(Camera settings data)
= Beginning of Section =

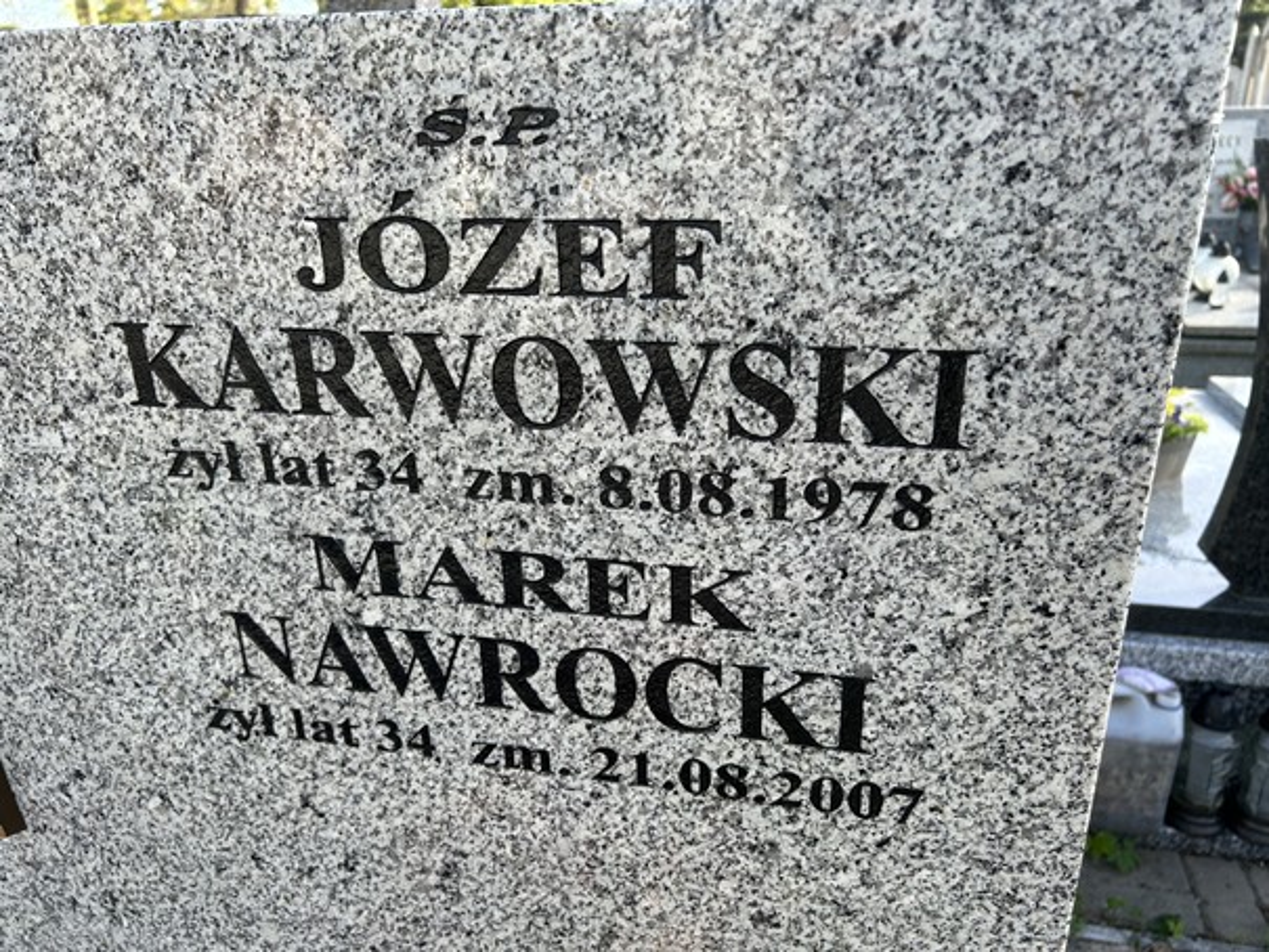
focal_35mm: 26
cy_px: 476
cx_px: 634
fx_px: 953
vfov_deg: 53.1
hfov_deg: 67.3
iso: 50
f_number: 1.5
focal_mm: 5.7
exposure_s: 1/497
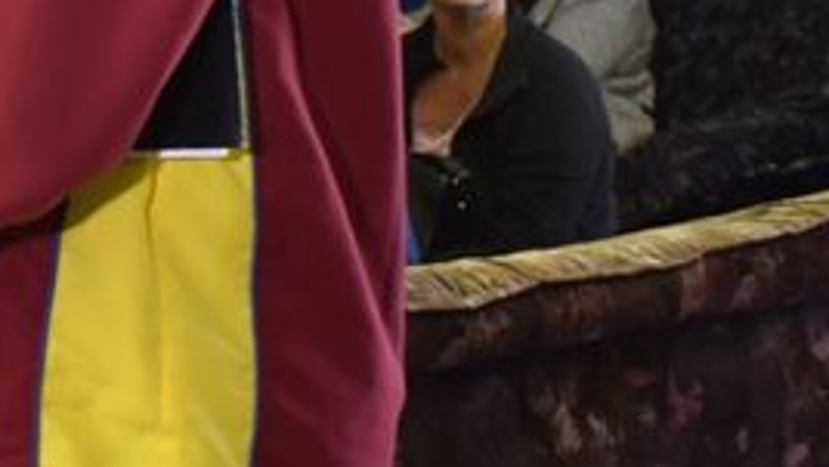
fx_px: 3299
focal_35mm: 150
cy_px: -141
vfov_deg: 8.0
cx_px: -433
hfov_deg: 13.5
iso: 560
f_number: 4
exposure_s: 1/40
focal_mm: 25
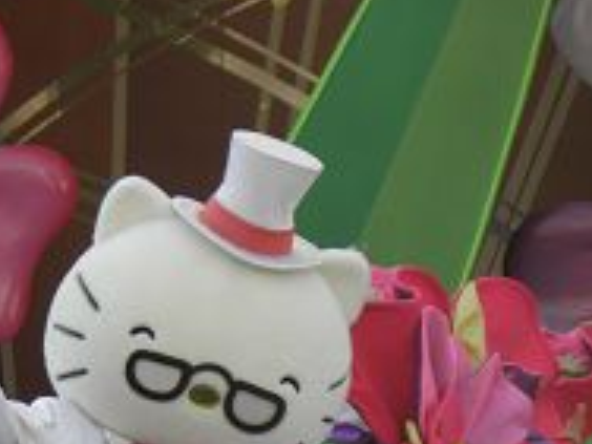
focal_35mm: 693
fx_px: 11852
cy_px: 457
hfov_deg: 2.9
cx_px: -79
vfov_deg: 2.1
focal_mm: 51.76
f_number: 4.5
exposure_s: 1/250
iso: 125
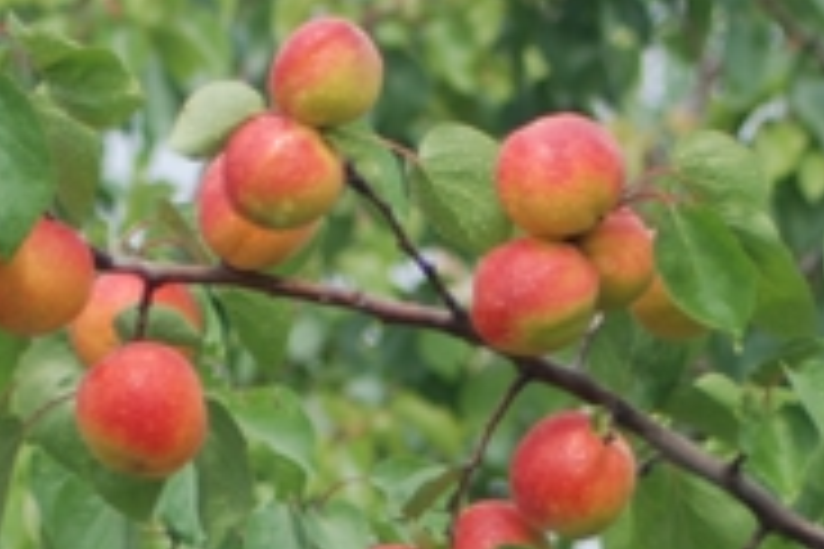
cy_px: 1199
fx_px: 10528
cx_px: 554
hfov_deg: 4.5
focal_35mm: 460
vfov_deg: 3.0
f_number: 4
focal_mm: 70
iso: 110
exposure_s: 1/500
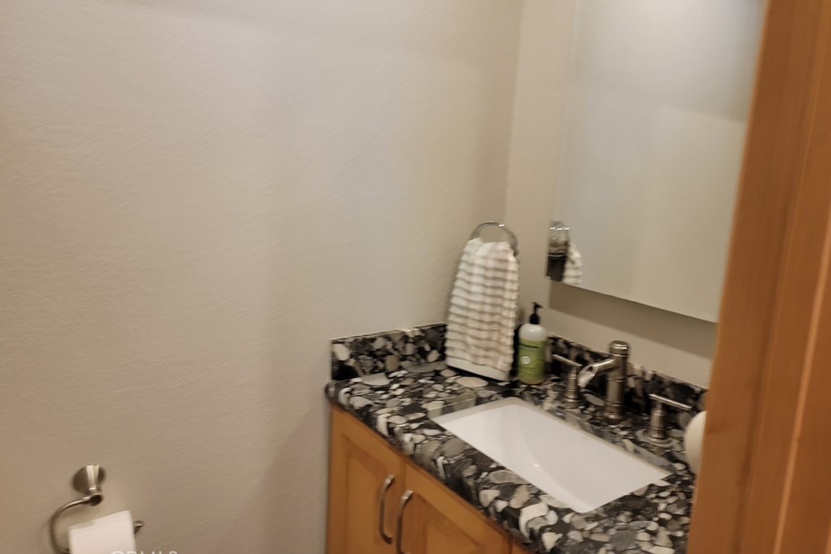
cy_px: 246
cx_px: 428
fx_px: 600
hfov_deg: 69.4
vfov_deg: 49.4
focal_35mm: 26
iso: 320
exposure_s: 1/40
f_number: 1.8
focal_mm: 6.7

= End of Section =

* _Exercise_
All of the entries above need to be transcribed exactly, except for the pictures.

* _Task answer_
focal_35mm: 26
cy_px: 476
cx_px: 634
fx_px: 953
vfov_deg: 53.1
hfov_deg: 67.3
iso: 50
f_number: 1.5
focal_mm: 5.7
exposure_s: 1/497
fx_px: 3299
focal_35mm: 150
cy_px: -141
vfov_deg: 8.0
cx_px: -433
hfov_deg: 13.5
iso: 560
f_number: 4
exposure_s: 1/40
focal_mm: 25
focal_35mm: 693
fx_px: 11852
cy_px: 457
hfov_deg: 2.9
cx_px: -79
vfov_deg: 2.1
focal_mm: 51.76
f_number: 4.5
exposure_s: 1/250
iso: 125
cy_px: 1199
fx_px: 10528
cx_px: 554
hfov_deg: 4.5
focal_35mm: 460
vfov_deg: 3.0
f_number: 4
focal_mm: 70
iso: 110
exposure_s: 1/500
cy_px: 246
cx_px: 428
fx_px: 600
hfov_deg: 69.4
vfov_deg: 49.4
focal_35mm: 26
iso: 320
exposure_s: 1/40
f_number: 1.8
focal_mm: 6.7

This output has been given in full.